Discussion in 'PowerPC Macs' started by outis13, Feb 14, 2013.

  1. outis13 macrumors newbie

    Joined:
    Feb 14, 2013
    #1
    Hi everyone, I've been reading this forum for some time, but only recently signed, so I can comment on some new discoveries that I've found out while I've attempted to upgrade my Indigo iBook Clamshell. I've already maxed-out the memory and replaced the original HD with a 40 GB 5400 RPM Ultra ATA/100. I've also bought a LCD screen from an iBook G3 White so I can achieve 1024x768 but I'm trying to find Apple part #922-5368 (LG Cable) so I can connect it. But I digress, I'm interested in buying a PATA SSD, so I can benefit from a slower access time, constant speed and less heat/more battery life, while I wait for the new HD, I've been playing with different Linux distributions (Panther runs fine but with no updated web browser, but Tiger, which has updated web browsers, is really slow), the thing is that while I was trying to make 3D acceleration work with this ATI R128 (I couldn't) I've read dmesg, which is a transcript of all the boot messages and I've found something like this:
    PATA-macio KeyLargo
    UDMA66 supported, reverting to UDMA33 because of 40 wire cable
    So, if this is true, it means that the iBook Clamshell is capable of achieving a HD transfer rate of 66 MB/s instead of 33 MB/s, because the ATA controller is capable of that, but they've used a 40 wire cable instead of the 80 wire cable required to obtain higher transfer rates. I've been doing some research to confirm my hypothesis but I think that if we replace the IDE Flex cable with one from the latter models, like the iBook Dual USB or one that supports UDMA66 and has a similar type of connector, we could make it work at 66 MB/s (double the speed and easily reachable with today HDs). What do you think? Is someone willing to help me test this? I know it's kind of pointless to try to squeeze every last drop of speed from this old laptop, but I really love it and if I fix most of its problems, I can use it for a daily non-heavy use.
    Looking forward to your suggestions.
     
  2. MisterKeeks macrumors 68000

    MisterKeeks

    Joined:
    Nov 15, 2012
    #2
    All iBook G3s were ATA-33. You can't move the cable from another G3.
     
  3. Intell macrumors P6

    Intell

    Joined:
    Jan 24, 2010
    Location:
    Inside
    #3
    Apple's KeyLargo IDE controller can run at ATA-66, as it does in USB 1.1 PowerMac G4's. However, it may be difficult to get an 80 wire connector to fit in your iBook. I wasn't aware that any G3 had the KeyLargo controller. I had always believed they had the controller that was introduced with the PowerMac G3 and revised with the B&W G3, whose name I can't remember. You can verify that it does have the KeyLargo controller by seeing if the KeyLargo extension is loaded in System Profiler's extensions section. Upon checking my G3 iMac, it appears that slot-loading G3 iMacs (unsure of the tray loading) have a KeyLargo in them. It would be easier to see if they can operating at ATA-66 speeds as they use a full sized IDE cable.

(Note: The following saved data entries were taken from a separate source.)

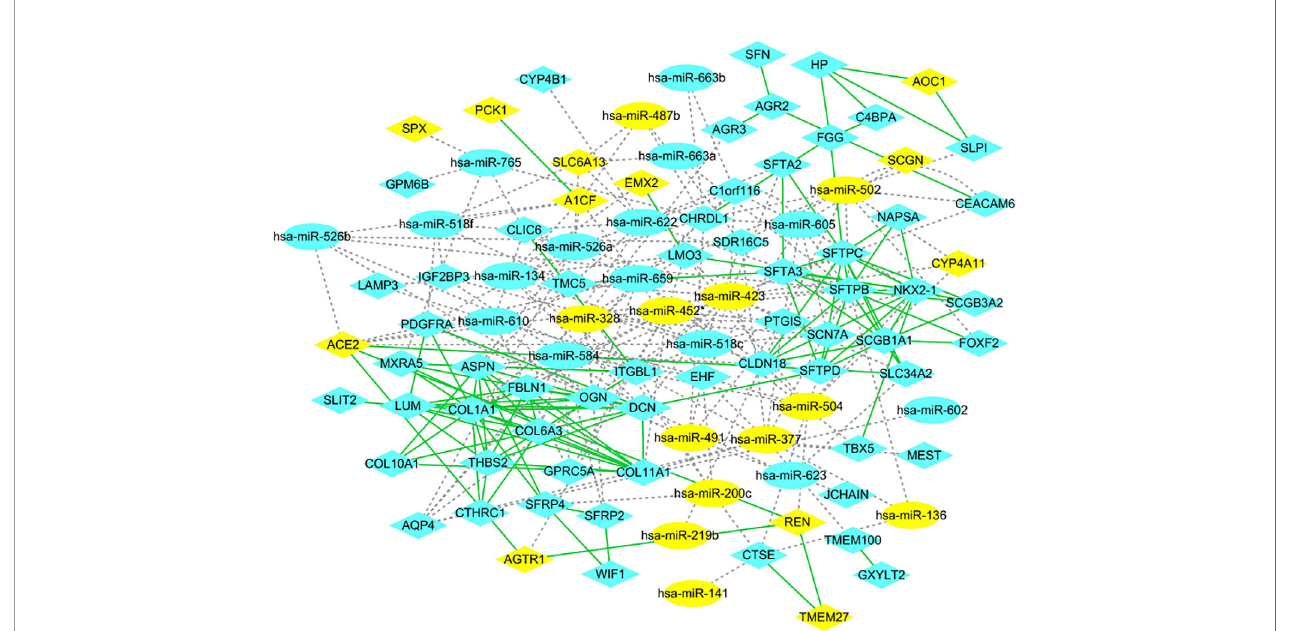
FIGURE 3 | Protein-protein interaction (PPI) network. mRNAs and miRNAs are indicated as ellipsoid and diamond, respectively. The gray dotted line represents the interaction of the miRNA-mRNAs. The green line represents the interaction of the proteins. The yellow indicates high expression, and blue indicates low expression.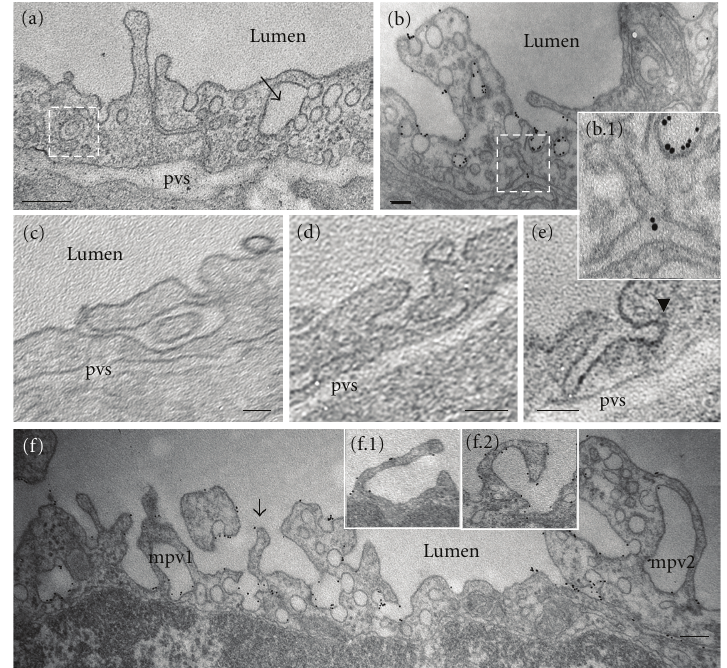
Figure 6: Chronic inhibition of ITSN-1s expression augments the activation of alternative endocytic/transcytotic pathways. (a–e) tubu- lovesicular EM images of membranous rings with diameters between 100 nm to 400 nm, (a, c), free in the cytosol or open to the lumen and tubules (b, d, e), some of them branching or discharging tracer in the perivascular space, (b, boxed structure, and inset), and enlarged endocytic structures, many of them fused with typical caveolae (a). Note the tubular structures are connected to the plasma membrane and displaying at their cytosolic termini caveolae (b1) or coated vesicles (e, arrowhead). Bars: 100 nm (b, c, d); 250nm (a); 75 nm (e); (f) membrane ru ffl es (f, arrow, insets f.1, f.2) and large macropinocytic vesicles (mpv1, mpv2) labeled by tracer particles. Bar: 150 nm.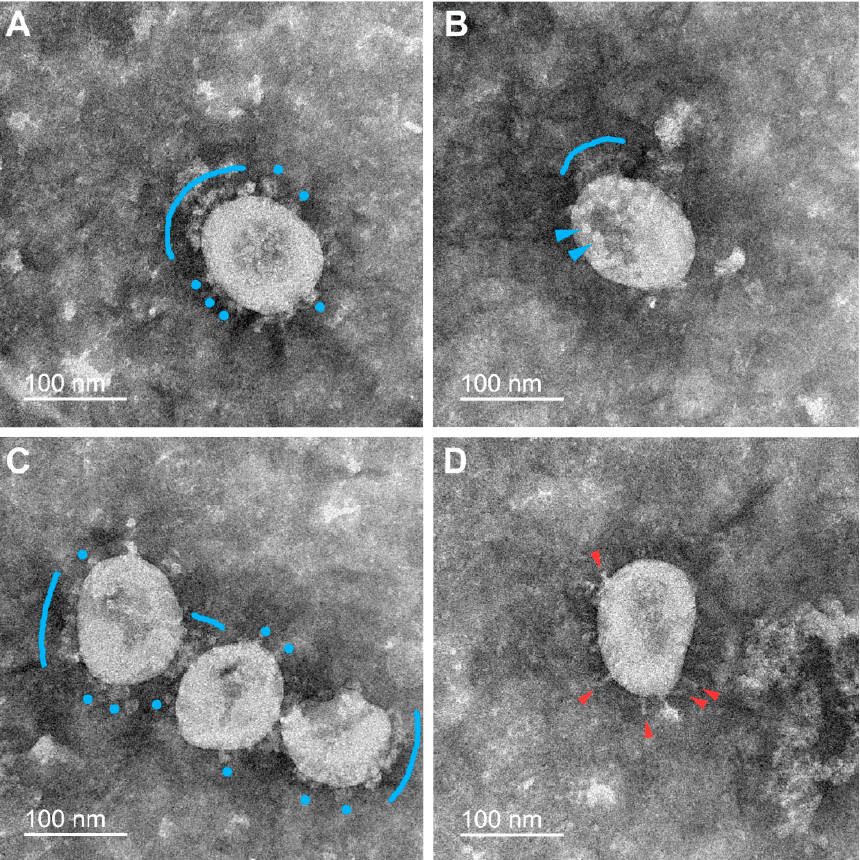
Figure 3. Electron microscopy images of SARS-CoV-2 virions subjected to UV inactivation (1 min). The flail-like (supposedly pre-fusion) spikes are marked in ( A – C ): flails (blue arrowheads), rounded flails (blue circles), and flail coats (blue arches). The needle-like (supposedly post-fusion) spikes are rarely observed on some virions ( D ) (red arrowheads).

    As per the SSD in your G3, I suggest getting a CompactFlash to IDE adapter. Most mid-range CF cards will max out the ATA-33 bus while providing a good speed boost.
     
  4. outis13 thread starter macrumors newbie

    Joined:
    Feb 14, 2013
    #4
    Are you absolutely sure about this? Even the last models, circa 2003? Before the iBook G4?

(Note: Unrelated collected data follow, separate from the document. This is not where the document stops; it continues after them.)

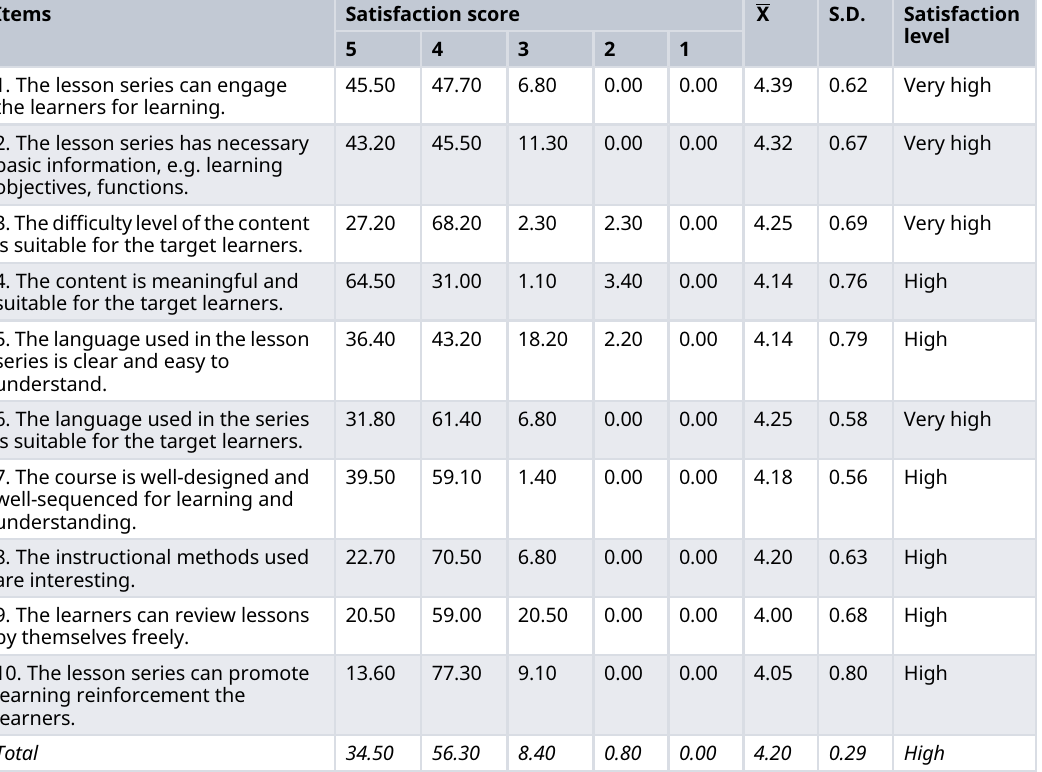
Table 3. CAIFLS satisfaction of the experimental group.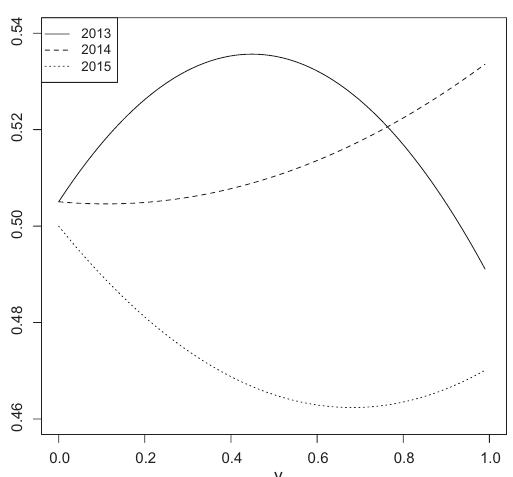
Figure 8. ^ P ð U > u 0 j V > v Þ according equation (2), v 2 ½ 0 ; 1 (cid:3) ; years: 2013, 2014 and 2015, with u 0 given by Table 5.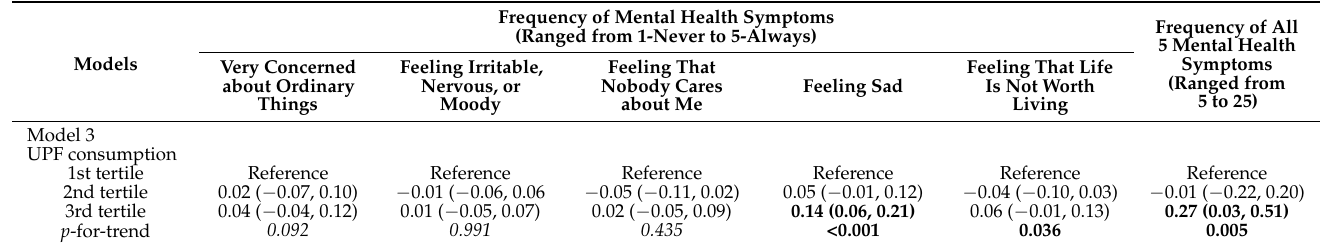
* Values are ß -coefficients (95% confidence intervals) obtained through generalized linear models. Values in bold indicate statistically significant results ( p <0.05). Model 1: adjusted by age (>15 vs. 13–15 years), self-reported race (white vs. nonwhite), socioeconomic condition (lower [1st quartile] vs. moderate or higher [2nd to 4th quartiles]), school location (urban vs. rural), school administration (public vs. private), and educational level (secondary vs. primary). Model 2: previous model adjusted by parental living (both parents vs. one or no parent), having meals with parents (always or almost always vs. lower frequency), number of close friends ( ≥ 3 vs. <3), free-time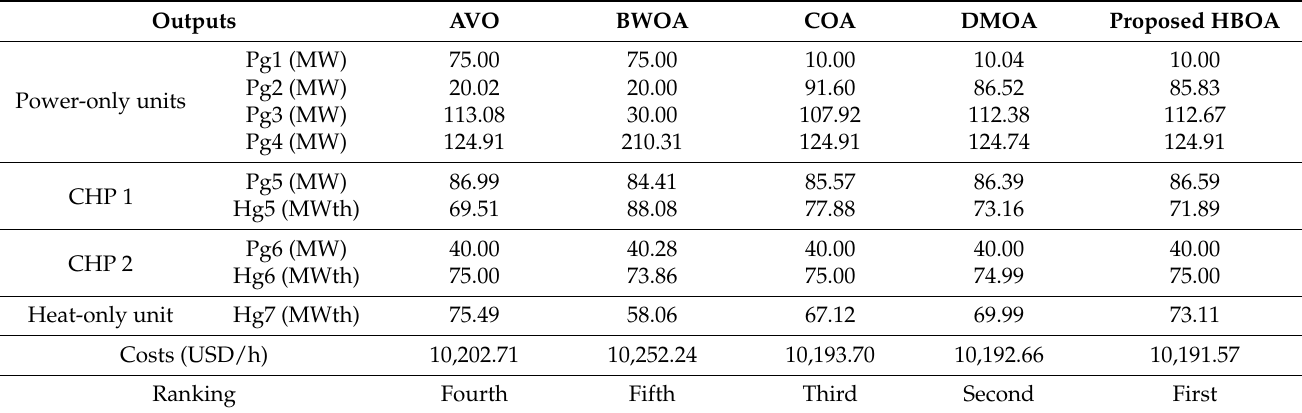
Table 5. Results of the proposed HBOA and the AVO, DMOA, COA, and BWOA of Case 1 for the third loading level.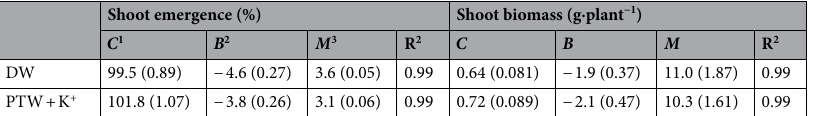
Table 2. Parameter estimates for the logistic model for the regression of the Panax ginseng shoots, each sprayed with deionized water (DW) and plasma-treated water (PTW) containing potassium ions (K + ) up to 25 days after planting. 1 C represents the maximum shoot emergence or shoot biomass. 2 B is the rate of increase of the shoot emergence or shoot biomass. 3 M is the time lag to reach 50% of the maximum cumulative shoot emergence or shoot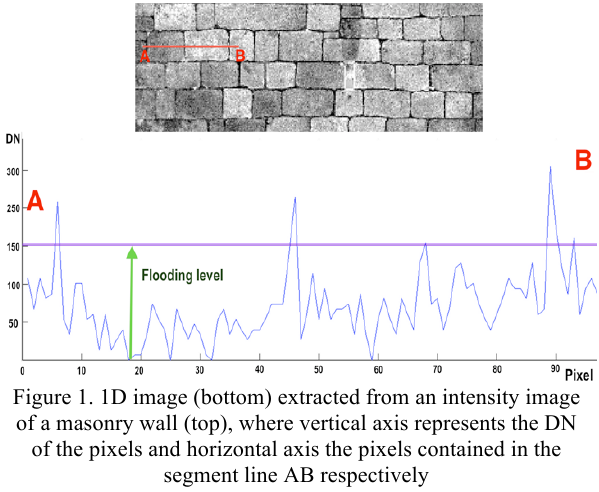
Figure 1. 1D image (bottom) extracted from an intensity image of a masonry wall (top), where vertical axis represents the DN of the pixels and horizontal axis the pixels contained in the segment line AB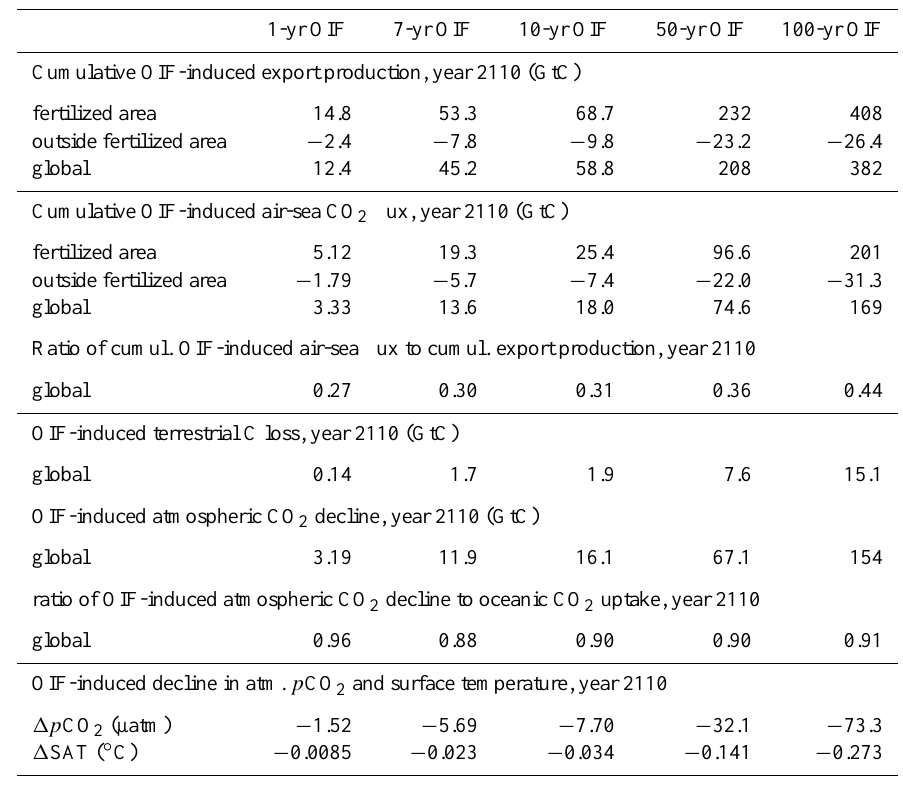
Table A1. Model results for µ max =10day − 1 sensitivity experiment.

    Apparently they do, what Linux is telling me is that I have this controller:
    "KeyLargo ATA-4", /* KeyLargo ATA-4 (UDMA/66) */
    I know that finding an IDE flex cable with 80 wires that will somehow fit in my -already cramped- iBook Clamshell is difficult to say the least, but if it's possible, I won't give up till I try it at least two or three times. Maybe someone with more means and mind will achieve it. I will check in System Profiler, but if three different Linux kernels tell me the same thing I might as well believe it. Unfortunetly I don't have an iMac G3, if it's not too much to ask, could you try to replace the cable in yours to see if you can get UDMA 66? Or if someone else is reading this and want to try it in their iMacs, please do so!

    I've considered that option but I live in South America and buying and adapter and a CF card is more expensive than just buying a PATA ssd from ebay and less prune to not work and have to return it. But I've read the technical sheet of the PATA SSD and it has a built-in CF adapter, so it's the same really.